With the plantations there was a need for transportation, and the Staunton and Dan Rivers permitted water-borne commerce. A fleet of freight bateaux (flatboats) operated upstream from Brookneal and downstream to Clarksville and Gaston, North Carolina. Samuel Pannilla owned these flatboats, which bypassed the falls through channels walled in with stone masonry (forming a canal). These boats stopped not only stopped at Pannilla's plantation, but at landings up and down the river to take on and deliver freight for other shippers. This system lasted until the Civil War, becoming popular again in 1869 until the advent of the railroads.
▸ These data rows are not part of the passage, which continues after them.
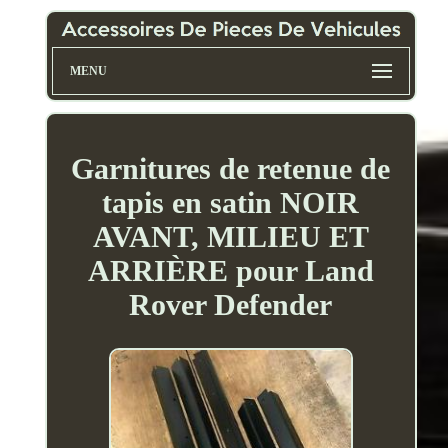
MENU
Garnitures de retenue de
tapis en satin NOIR
AVANT, MILIEU ET
ARRIÈRE pour Land
Rover Defender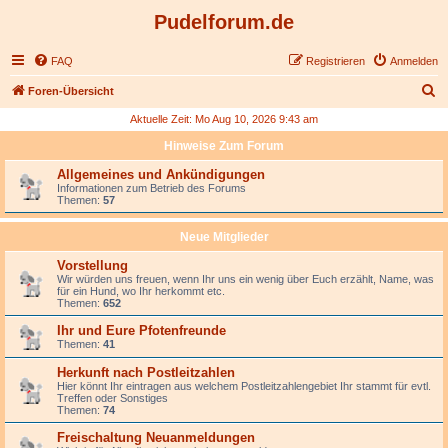
Pudelforum.de
FAQ
Registrieren
Anmelden
S
Foren-Übersicht
u
Aktuelle Zeit: Mo Aug 10, 2026 9:43 am
c
Hinweise Zum Forum
h
Allgemeines und Ankündigungen
e
Informationen zum Betrieb des Forums
Themen:
57
Neue Mitglieder
Vorstellung
Wir würden uns freuen, wenn Ihr uns ein wenig über Euch erzählt, Name, was
für ein Hund, wo Ihr herkommt etc.
Themen:
652
Ihr und Eure Pfotenfreunde
Themen:
41
Herkunft nach Postleitzahlen
Hier könnt Ihr eintragen aus welchem Postleitzahlengebiet Ihr stammt für evtl.
Treffen oder Sonstiges
Themen:
74
Freischaltung Neuanmeldungen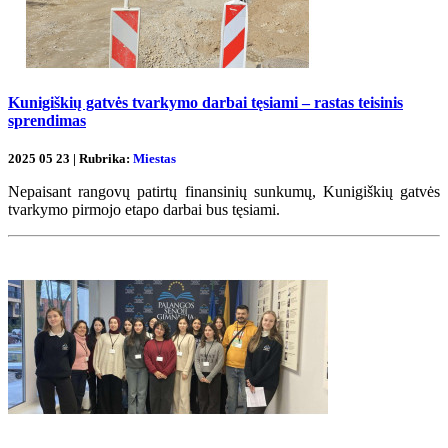
Kunigiškių gatvės tvarkymo darbai tęsiami – rastas teisinis
sprendimas
2025 05 23 | Rubrika:
Miestas
Nepaisant rangovų patirtų finansinių sunkumų, Kunigiškių gatvės
tvarkymo pirmojo etapo darbai bus tęsiami.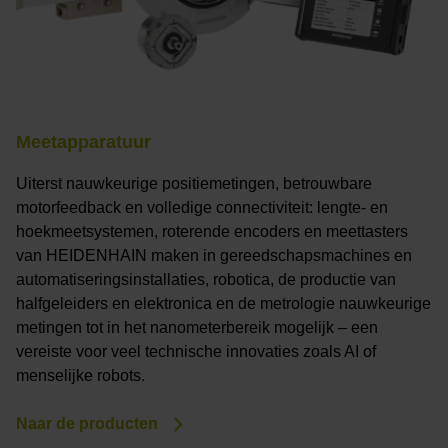
Meetapparatuur
Uiterst nauwkeurige positiemetingen, betrouwbare
motorfeedback en volledige connectiviteit: lengte- en
hoekmeetsystemen, roterende encoders en meettasters
van HEIDENHAIN maken in gereedschapsmachines en
automatiseringsinstallaties, robotica, de productie van
halfgeleiders en elektronica en de metrologie nauwkeurige
metingen tot in het nanometerbereik mogelijk – een
vereiste voor veel technische innovaties zoals AI of
menselijke robots.
Naar de producten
Charles Bruce of Staunton Hill placed two small steamboats in operation on the Staunton River, but most forms of water travel ended with the coming of the railroads.

Matt Haskins was a legendary strong man of the Staunton River bateaux men. Haskins, an African American who lived in Randolph, was known up and down the river. It was said that he could lift a 200 lb sack of fertilizer with his teeth and pick up a barrel full of liquor in his hands and drink out of the bunghole.
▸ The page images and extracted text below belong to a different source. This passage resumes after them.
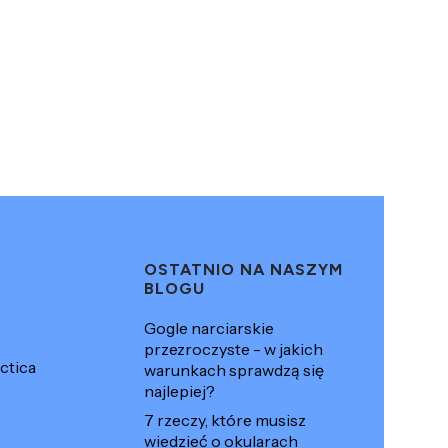
OSTATNIO NA NASZYM
BLOGU
Gogle narciarskie
przezroczyste - w jakich
ctica
warunkach sprawdzą się
najlepiej?
7 rzeczy, które musisz
wiedzieć o okularach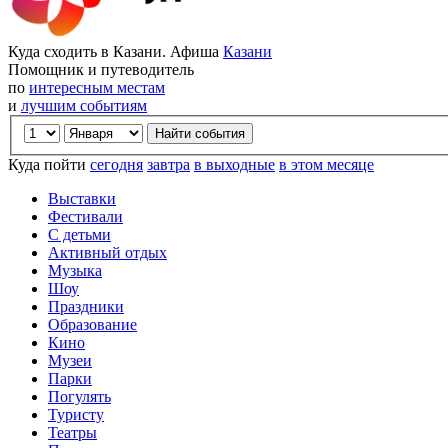
Куда сходить в Казани. Афиша
Казани
Помощник и путеводитель
по
интересным местам
и
лучшим событиям
Куда пойти
сегодня
завтра
в выходные
в этом месяце
Выставки
Фестивали
С детьми
Активный отдых
Музыка
Шоу
Праздники
Образование
Кино
Музеи
Парки
Погулять
Туристу
Театры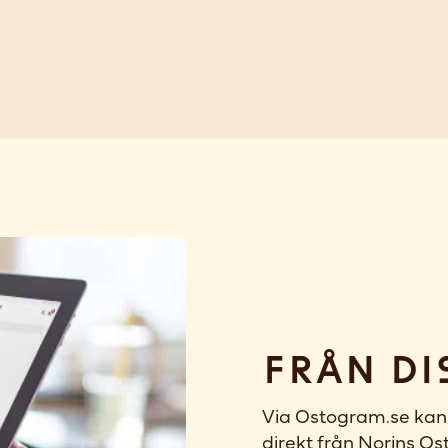
Från di
Via Ostogram.se kan 
direkt från Norins Ost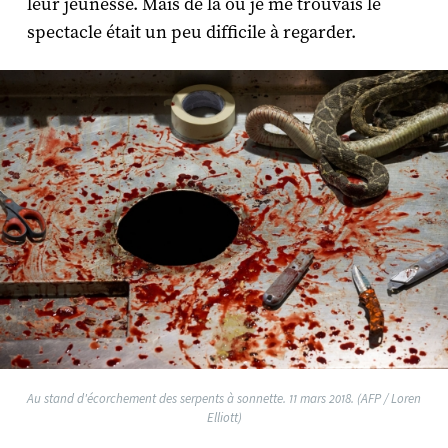
leur jeunesse. Mais de là où je me trouvais le
spectacle était un peu difficile à regarder.
Au stand d'écorchement des serpents à sonnette. 11 mars 2018. (AFP / Loren
Elliott)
After the war, the Fork Plantation fell into ruins. Tenant farmers took over the land of the plantation. The land near the rivers was rich and fertile, and crops grew well; each year, 500–600 lb of corn was harvested. Tobacco was the main crop, and large quantities were grown. One landlord usually had around 50 tenant farmers and their families living in what is today the park.
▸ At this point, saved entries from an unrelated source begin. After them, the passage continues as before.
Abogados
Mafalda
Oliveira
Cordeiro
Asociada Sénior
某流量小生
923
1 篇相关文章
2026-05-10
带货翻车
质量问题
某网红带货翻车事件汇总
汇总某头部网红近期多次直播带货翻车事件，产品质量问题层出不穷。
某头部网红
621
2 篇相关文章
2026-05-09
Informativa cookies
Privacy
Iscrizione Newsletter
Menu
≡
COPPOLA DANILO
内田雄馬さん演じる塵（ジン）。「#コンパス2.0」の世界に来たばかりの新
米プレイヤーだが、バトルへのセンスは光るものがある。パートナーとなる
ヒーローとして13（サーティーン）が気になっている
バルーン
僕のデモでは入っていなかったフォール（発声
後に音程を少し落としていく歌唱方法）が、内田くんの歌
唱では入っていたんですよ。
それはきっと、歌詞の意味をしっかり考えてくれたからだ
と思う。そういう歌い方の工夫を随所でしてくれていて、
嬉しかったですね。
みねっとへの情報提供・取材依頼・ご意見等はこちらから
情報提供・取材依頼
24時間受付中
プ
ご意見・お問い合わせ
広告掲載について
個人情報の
In 1899, there was a Christian social colony from Wisconsin at the fork. The colony was an experimental Utopian commune. On August 8, 1899 J. C. Zimmerman purchased a tract of land about two miles (3 km) above the confluence of the Dan and Staunton Rivers. The parcel covered 1426 acre. Zimmerman headed the group of nine or ten families who established the colony. Buildings were arranged in a semicircle, with a communal kitchen and dining room in the center. However, the people knew little of the area's farming practices; the colony began to fail, and the group soon left.

In 1933, the Commission of Conservation and Development of the Commonwealth of Virginia bought 1196 acre of land from J. W. Johnson, his wife Mary C. Johnson, J. E. Johnson and his wife Elizabeth Johnson. Other land for the park was also purchased. From 1933 to 1935, a Civilian Conservation Corps (CCC) company was established at "the fork". Most of the buildings and facilities of the park were built by the CCC.

In 1936, Staunton River State Park was opened to the public as one of the original six state parks. Covering 1776 acre, it provided recreation for the people of south-central Virginia. In 1952, with the completion of the John H. Kerr Dam and the formation of Buggs Island Lake, part of the park was flooded. The park offers many forms of recreation: a pool, tennis courts, a volleyball court, concession stand, picnic areas, children's playground, boat-launching facility, campground, cabins and nature trails. Located in a rural area, much of the original beauty of "Captain Staunton's River" still exists.

The Staunton River State Park Historic District was listed on the National Register of Historic Places in 2007. The national historic district encompasses 14 contributing buildings, 5 contributing sites, and 5 contributing structures. They include the District Manager's House and garage (1934), restaurant / visitor center (1935–1936), pool area including the bath house and concession building, picnic areas including shelters and latrines (1933–1934, 1934–1935), the cabin area and cabins (1934–1936), campground (1940), and tennis courts (1937).